Neural Deprojection of Galaxy Stellar Mass Profiles

TL;DR

This work presents a neural deprojection that maps Nuker model parameters to an axisymmetric MGE representation, enabling physically realistic stellar mass profiles without optical imaging. By embedding this mapping in the differentiable dynamical pipeline SuperMAGE, the authors perform Bayesian SMBH mass inference directly from ALMA radio-visibilities, demonstrating results consistent with optical MGE-based analyses while extending applicability to dust-obscured and AGN-dominated galaxies. The approach yields a tighter, more robust mass model and opens the path for SMBH measurements in challenging regimes, including high-redshift gravitationally lensed galaxies. Overall, the combination of neural deprojection, differentiable dynamical modelling, and radio-velocity data offers a powerful framework for precise SMBH mass measurements beyond the limitations of optical imaging.

Abstract

We introduce a neural approach to dynamical modeling of galaxies that replaces traditional imaging-based deprojections with a differentiable mapping. Specifically, we train a neural network to translate Nuker profile parameters into analytically deprojectable Multi Gaussian Expansion components, enabling physically realistic stellar mass models without requiring optical observations. We integrate this model into SuperMAGE, a differentiable dynamical modelling pipeline for Bayesian inference of supermassive black hole masses. Applied to ALMA data, our approach finds results consistent with state-of-the-art models while extending applicability to dust-obscured and active galaxies where optical data analysis is challenging.

Figures (4)

• Figure 1: A flowchart that illustrates the architecture of the NN that maps Nuker parameters to MGE parameters.
• Figure 2: Credible intervals for the black hole mass in NGC4697 (box: $1\sigma$, whiskers: $3\sigma$). To produce self-consistent results, KinMS requires an empirically-derived uncertainty rescaling to account for systematic uncertainty (this rescaling has been applied to the second and third box plots). The first two box plots show the KinMS model's inferred SMBH mass given a stellar light profile with the innermost Gaussian removed to account for the presence of light emitted by the AGN ("w/o AGN"); the third box plot shows the KinMS model's inferred black hole mass if the innermost Gaussian is kept as part of the stellar light profile ("w/ AGN").
• Figure 3: Left: 2D projected mass density for the optically-fitted MGE profile and our dynamically-fitted Nuker profile.

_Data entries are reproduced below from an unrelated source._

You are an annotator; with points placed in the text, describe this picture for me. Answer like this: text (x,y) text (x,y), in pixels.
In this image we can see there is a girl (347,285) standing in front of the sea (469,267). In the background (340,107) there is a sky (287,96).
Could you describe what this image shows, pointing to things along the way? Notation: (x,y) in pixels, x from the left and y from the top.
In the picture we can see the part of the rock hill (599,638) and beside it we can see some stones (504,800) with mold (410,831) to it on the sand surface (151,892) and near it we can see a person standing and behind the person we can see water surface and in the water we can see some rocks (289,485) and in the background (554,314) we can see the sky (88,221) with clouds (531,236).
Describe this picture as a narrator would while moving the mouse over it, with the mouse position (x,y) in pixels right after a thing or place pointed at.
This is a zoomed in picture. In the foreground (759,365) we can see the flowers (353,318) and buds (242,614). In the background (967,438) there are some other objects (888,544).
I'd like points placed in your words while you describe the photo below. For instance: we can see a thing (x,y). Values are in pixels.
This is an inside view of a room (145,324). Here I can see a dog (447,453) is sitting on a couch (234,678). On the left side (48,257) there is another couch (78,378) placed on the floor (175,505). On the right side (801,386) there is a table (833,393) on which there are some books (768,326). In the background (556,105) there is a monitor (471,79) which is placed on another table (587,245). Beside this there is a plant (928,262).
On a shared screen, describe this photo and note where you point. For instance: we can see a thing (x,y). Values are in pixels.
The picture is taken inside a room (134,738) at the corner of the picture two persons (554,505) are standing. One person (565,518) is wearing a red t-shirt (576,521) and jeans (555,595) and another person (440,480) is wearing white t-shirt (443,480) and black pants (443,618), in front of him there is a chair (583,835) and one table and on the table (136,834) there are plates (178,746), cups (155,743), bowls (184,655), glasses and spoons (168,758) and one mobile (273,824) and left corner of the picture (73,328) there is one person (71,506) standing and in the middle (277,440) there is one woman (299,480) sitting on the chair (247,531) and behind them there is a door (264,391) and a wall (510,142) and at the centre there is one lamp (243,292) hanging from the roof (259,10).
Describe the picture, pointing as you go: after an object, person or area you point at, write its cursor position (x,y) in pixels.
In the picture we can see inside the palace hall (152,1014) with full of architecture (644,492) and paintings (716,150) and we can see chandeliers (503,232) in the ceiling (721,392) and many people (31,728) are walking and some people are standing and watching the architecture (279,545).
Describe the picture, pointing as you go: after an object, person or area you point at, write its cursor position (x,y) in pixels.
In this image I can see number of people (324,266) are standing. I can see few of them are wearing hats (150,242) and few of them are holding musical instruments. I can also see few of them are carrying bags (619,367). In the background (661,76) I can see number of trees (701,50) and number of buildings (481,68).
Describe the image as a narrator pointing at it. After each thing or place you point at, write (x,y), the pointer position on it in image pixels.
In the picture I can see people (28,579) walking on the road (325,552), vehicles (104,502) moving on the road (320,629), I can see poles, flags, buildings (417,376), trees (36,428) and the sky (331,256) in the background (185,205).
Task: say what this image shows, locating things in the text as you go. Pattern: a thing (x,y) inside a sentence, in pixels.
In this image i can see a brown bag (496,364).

Right: Derived orbital velocity curves for the KinMS+MGE model and our SuperMAGE+Nuker model. The credible intervals for KinMS include the uncertainty rescaling.
• Figure 4: Corner plot for posterior samples for all free parameters in our SuperMAGE+Nuker model. Note that the break radius is constrained to values outside the maximum extent of gas in the galaxy (roughly 3 arcseconds), which indicates that the galaxy is well described by a single power law.